Research & Papers

RealChart2Code: Advancing Chart-to-Code Generation with Real Data and Multi-Task Evaluation

A new 2,800-instance benchmark reveals VLMs fail to generate accurate code for multi-panel charts from real data.

Deep Dive

A research team led by Jiajun Zhang has introduced RealChart2Code, a groundbreaking benchmark designed to rigorously test Vision-Language Models' (VLMs) ability to generate code for complex data visualizations. Unlike previous benchmarks that used simplified or synthetic data, RealChart2Code features over 2,800 instances grounded in authentic datasets with clear analytical intent. Crucially, it evaluates two challenging tasks: generating chart code from large-scale raw data and refining that code through multi-turn conversation. This moves beyond simple chart recognition to assess true data-to-visualization automation capabilities.
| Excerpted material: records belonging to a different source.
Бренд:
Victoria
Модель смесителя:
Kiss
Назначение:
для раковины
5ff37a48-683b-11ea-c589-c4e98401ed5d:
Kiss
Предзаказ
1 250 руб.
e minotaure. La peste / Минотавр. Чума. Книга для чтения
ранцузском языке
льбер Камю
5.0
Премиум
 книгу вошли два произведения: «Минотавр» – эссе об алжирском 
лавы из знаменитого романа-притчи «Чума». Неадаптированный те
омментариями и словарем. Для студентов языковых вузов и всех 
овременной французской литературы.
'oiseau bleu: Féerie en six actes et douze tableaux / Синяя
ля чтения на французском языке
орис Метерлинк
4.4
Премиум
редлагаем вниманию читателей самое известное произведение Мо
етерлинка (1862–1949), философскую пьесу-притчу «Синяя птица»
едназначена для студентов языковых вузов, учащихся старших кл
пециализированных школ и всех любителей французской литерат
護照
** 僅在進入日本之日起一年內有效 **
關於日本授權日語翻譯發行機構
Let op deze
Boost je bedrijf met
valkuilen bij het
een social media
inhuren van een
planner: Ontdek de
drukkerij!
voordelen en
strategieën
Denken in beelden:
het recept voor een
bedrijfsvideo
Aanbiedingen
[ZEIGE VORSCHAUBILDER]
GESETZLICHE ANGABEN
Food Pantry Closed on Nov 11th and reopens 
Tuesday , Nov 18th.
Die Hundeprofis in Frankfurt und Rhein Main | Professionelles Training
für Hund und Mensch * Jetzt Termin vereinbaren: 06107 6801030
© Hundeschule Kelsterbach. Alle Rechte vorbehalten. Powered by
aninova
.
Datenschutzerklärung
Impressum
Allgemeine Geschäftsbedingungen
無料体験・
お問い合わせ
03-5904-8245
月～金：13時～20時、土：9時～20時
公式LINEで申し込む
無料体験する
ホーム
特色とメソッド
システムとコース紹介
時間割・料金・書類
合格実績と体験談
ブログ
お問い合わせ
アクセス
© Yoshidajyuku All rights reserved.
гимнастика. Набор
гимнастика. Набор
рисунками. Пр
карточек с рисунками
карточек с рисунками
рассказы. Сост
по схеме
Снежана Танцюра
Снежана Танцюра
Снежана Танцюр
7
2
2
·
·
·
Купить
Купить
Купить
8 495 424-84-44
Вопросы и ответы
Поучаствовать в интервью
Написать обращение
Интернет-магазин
When the team evaluated 14 leading VLMs—including both proprietary models like GPT-4V and open-weight alternatives—the results exposed significant limitations. Models showed substantial performance degradation compared to simpler benchmarks, struggling particularly with intricate, multi-panel chart structures. The analysis revealed a pronounced performance gap between proprietary and open-weight models, confirming that even state-of-the-art systems often fail to accurately replicate complex visualizations from real-world data. These findings provide crucial guidance for future AI development in data science applications.
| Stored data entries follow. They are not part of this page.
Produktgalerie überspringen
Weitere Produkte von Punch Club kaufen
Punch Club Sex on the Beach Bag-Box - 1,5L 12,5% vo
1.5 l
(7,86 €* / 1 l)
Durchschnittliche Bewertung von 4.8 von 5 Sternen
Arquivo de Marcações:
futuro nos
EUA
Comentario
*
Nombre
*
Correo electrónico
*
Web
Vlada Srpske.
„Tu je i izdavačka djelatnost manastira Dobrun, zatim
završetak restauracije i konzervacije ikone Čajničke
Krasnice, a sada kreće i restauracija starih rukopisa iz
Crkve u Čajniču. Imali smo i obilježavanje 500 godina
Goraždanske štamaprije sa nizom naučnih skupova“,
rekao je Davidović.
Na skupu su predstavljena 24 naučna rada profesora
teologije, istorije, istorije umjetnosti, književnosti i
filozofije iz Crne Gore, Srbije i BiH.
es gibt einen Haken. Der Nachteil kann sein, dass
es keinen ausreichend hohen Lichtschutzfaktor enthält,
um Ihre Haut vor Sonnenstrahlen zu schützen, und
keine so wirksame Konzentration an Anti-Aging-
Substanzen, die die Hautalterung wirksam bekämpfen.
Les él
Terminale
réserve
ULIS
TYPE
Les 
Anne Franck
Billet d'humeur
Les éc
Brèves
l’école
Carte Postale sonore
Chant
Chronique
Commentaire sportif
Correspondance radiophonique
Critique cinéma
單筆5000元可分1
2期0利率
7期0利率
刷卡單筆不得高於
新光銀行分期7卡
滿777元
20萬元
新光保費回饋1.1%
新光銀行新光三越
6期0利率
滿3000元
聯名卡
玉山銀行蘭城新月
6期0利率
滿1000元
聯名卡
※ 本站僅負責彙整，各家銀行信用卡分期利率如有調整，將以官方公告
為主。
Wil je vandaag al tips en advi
The benchmark's release includes both the dataset and evaluation code, enabling researchers and developers to systematically test and improve their models. This represents a significant step toward more realistic assessment of AI's data visualization capabilities, moving beyond toy examples to real-world complexity. The work highlights that while VLMs excel at many code generation tasks, translating messy, authentic data into accurate, multi-faceted visualizations remains a formidable challenge requiring focused research attention.

Key Points
  • First benchmark with 2,800+ instances using authentic datasets and multi-turn code refinement evaluation
  • Reveals 14 tested VLMs show significant performance drop on complex charts versus simple benchmarks
  • Exposes substantial gap between proprietary and open-weight models in real-world data visualization tasks

Why It Matters

Data scientists need realistic benchmarks to assess which AI tools can truly automate complex visualization workflows from messy real data.